Support for Release-17 level 5G in its new WAN bundle foreshadows the kinds of capabilities that will be delivered in more serious fashion with 5G Advanced, set out in Release 18. Notably, it will make a virtue, already, of “predictable” rather than “best effort” performance for business-critical applications, available with network slicing and slice management in Release 17. The solution hinges on Ericsson’s Cradlepoint E400 router, billed as the first enterprise appliance to triple-stack its WAN support with 17-level 5G, Wi-Fi 6 (rising to 7), and low-Earth orbit (LEO) satellite networks.
It also supports eSIM and dual-SIM technology. As well, and as with Ericsson’s total enterprise wireless proposition, it is making its NetCloud Manager platform, inherited and enhanced from Cradlepoint, the centralised orchestration tool for all enterprise carriers, networks, slices, devices, SIMs, and security options. It said NetCloud “augment[s] LAN solutions from existing technical alliance partner solutions”. It went on: “LAN switches and Wi-Fi 6 access points seamlessly extend small and medium office LAN capacity without complexity under unified management.”
It added: “SD-WAN, link bonding and SASE optimize traffic across wired, cellular, and satellite links; network slicing delivers isolated, secure 5G slices with use-case specific parameters for business-critical applications… To fully unlock AI’s potential, lean IT teams must be able to deliver modernised branch operations that support AI apps with scalable, secure, and resilient wireless connectivity. Ericsson’s wireless-first architecture… gives IT teams and carriers the flexibility, performance, and security to deploy and manage AI-ready connectivity across distributed branch sites.”

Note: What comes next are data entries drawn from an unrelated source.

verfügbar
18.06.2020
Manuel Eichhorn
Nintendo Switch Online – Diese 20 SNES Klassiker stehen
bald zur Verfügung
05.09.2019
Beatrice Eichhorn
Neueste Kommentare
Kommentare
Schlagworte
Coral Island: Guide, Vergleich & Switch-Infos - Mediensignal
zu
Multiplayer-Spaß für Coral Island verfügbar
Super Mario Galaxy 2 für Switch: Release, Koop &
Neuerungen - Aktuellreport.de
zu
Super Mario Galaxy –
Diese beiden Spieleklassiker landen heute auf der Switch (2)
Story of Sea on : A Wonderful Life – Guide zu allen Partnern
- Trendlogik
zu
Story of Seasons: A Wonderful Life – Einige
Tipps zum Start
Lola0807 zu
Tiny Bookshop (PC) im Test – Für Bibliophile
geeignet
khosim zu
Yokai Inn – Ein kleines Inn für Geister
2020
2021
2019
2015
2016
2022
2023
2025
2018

Pankaj Malhotra, head of enterprise networking and security in the firm’s enterprise wireless solutions business, said: “With the increased speed and decreased latency of 5G, businesses are now looking at 5G as not only a viable alternative to wires but also to innovate and transform their business. At Ericsson, we are removing the complexities of LAN architecture, security, cellular management, and multi-WAN optimization with an integrated architecture under a single management platform.”